- _READING PASSAGE_

"""

Paediatric physiotherapists to tackle Yorkshire Three Peaks for specialist equipment for schools
Date published: 12 June 2019
Right to left – Garry Hodgkinson (Manager), Rabeea Ahmad, Lisa Haywood, Michelle Bamford, Linsie Delaney, Joanna Simpson, Lindsey Murray and Neil Hinde
A group of paediatric physiotherapists from Heywood are hoping to raise £15,000 for specialist equipment for disabled children in local special schools.
The Pennine Care Children’s Acute and Ongoing Needs Service staff are hoping that by taking on the Yorkshire Three Peaks Challenge in September, they will raise enough to support children with complex needs with new learning equipment.
The service covers children of all ages and with all conditions in Heywood, Rochdale and Middleton, treating conditions from minor injuries and post-surgery rehabilitation to lifelong management of complex disabilities and medical needs.

"""

- _ENTRIES PROVIDED_
"""

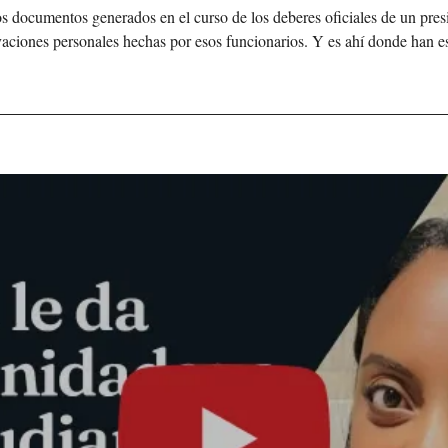
s documentos generados en el curso de los deberes oficiales de un presid
vaciones personales hechas por esos funcionarios. Y es ahí donde han 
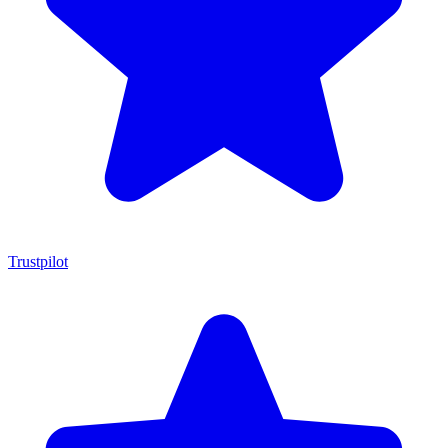
Trustpilot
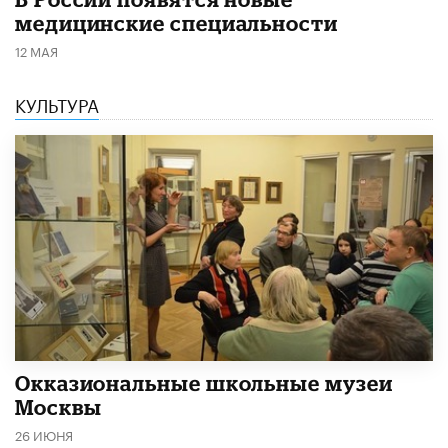
медицинские специальности
12 МАЯ
КУЛЬТУРА
​Окказиональные школьные музеи
Москвы
26 ИЮНЯ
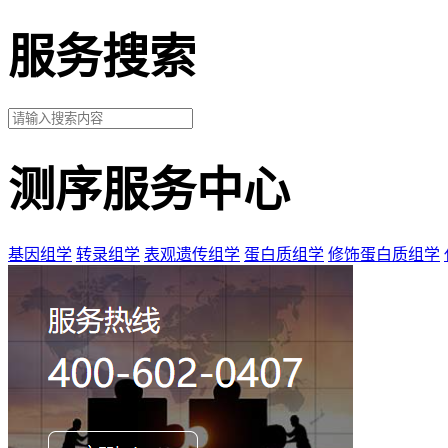
服务搜索
测序服务中心
基因组学
转录组学
表观遗传组学
蛋白质组学
修饰蛋白质组学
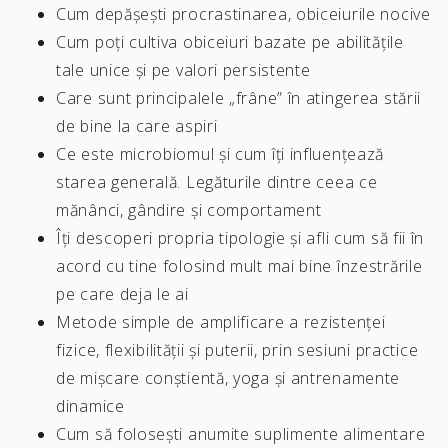
Cum depășești procrastinarea, obiceiurile nocive
Cum poți cultiva obiceiuri bazate pe abilitățile
tale unice și pe valori persistente
Care sunt principalele „frâne” în atingerea stării
de bine la care aspiri
Ce este microbiomul și cum îți influențează
starea generală. Legăturile dintre ceea ce
mănânci, gândire și comportament
Îți descoperi propria tipologie și afli cum să fii în
acord cu tine folosind mult mai bine înzestrările
pe care deja le ai
Metode simple de amplificare a rezistenței
fizice, flexibilității și puterii, prin sesiuni practice
de mișcare conștientă, yoga și antrenamente
dinamice
Cum să folosești anumite suplimente alimentare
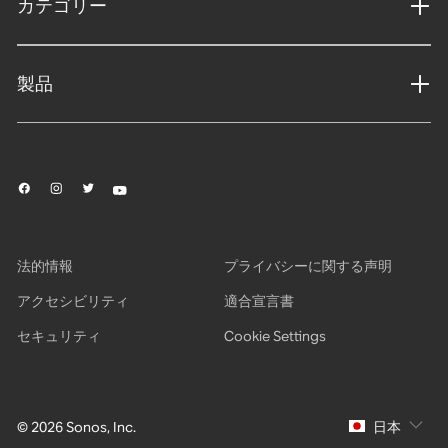
カテゴリー
製品
法的情報
プライバシーに関する声明
アクセシビリティ
適合宣言書
セキュリティ
Cookie Settings
© 2026 Sonos, Inc.
日本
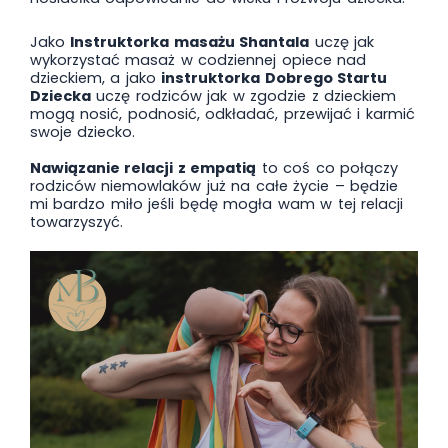
Jako
Instruktorka masażu Shantala
uczę jak
wykorzystać masaż w codziennej opiece nad
dzieckiem, a jako
instruktorka Dobrego Startu
Dziecka
uczę rodziców jak w zgodzie z dzieckiem
mogą nosić, podnosić, odkładać, przewijać i karmić
swoje dziecko.
Nawiązanie relacji z empatią
to coś co połączy
rodziców niemowlaków już na całe życie – będzie
mi bardzo miło jeśli będę mogła wam w tej relacji
towarzyszyć.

"""

- _SET OF TASKS_
**1)** How much money do the physiotherapists in the Three Peaks article hope to raise?
**2)** Reproduce the passage of the Three Peaks article between "The Pennine Care" and "and medical needs.", inclusive.

- _ANSWERS BY ITEM_
**1)** £15,000

**2)**
The Pennine Care Children’s Acute and Ongoing Needs Service staff are hoping that by taking on the Yorkshire Three Peaks Challenge in September, they will raise enough to support children with complex needs with new learning equipment.
The service covers children of all ages and with all conditions in Heywood, Rochdale and Middleton, treating conditions from minor injuries and post-surgery rehabilitation to lifelong management of complex disabilities and medical needs.